== Dataset content ==

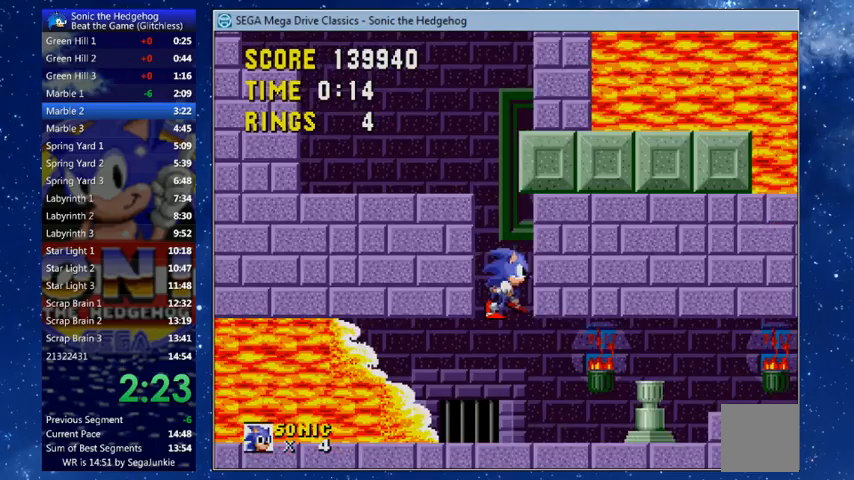
Gameplay with a controller (Xbox layout); each line is a JSON object with the inputs held at the frame after it. "events" lists button and stick changes between this image and that frame as [ms after this image, input, new state], when the widget could be followed in between.
{"buttons": ["DPAD_RIGHT"], "left_stick": "center", "right_stick": "center", "events": []}
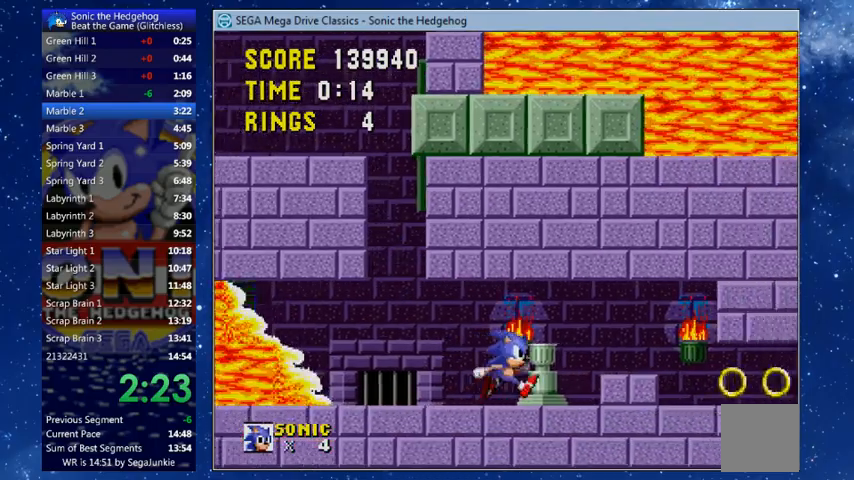
{"buttons": ["DPAD_RIGHT"], "left_stick": "center", "right_stick": "center", "events": [[100, "X", "down"], [300, "X", "up"]]}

===

What to do: The data above should be repeated in full and exactly, with no pictures carried over.

Final answer:
Gameplay with a controller (Xbox layout); each line is a JSON object with the inputs held at the frame after it. "events" lists button and stick changes between this image and that frame as [ms after this image, input, new state], when the widget could be followed in between.
{"buttons": ["DPAD_RIGHT"], "left_stick": "center", "right_stick": "center", "events": []}
{"buttons": ["DPAD_RIGHT"], "left_stick": "center", "right_stick": "center", "events": [[100, "X", "down"], [300, "X", "up"]]}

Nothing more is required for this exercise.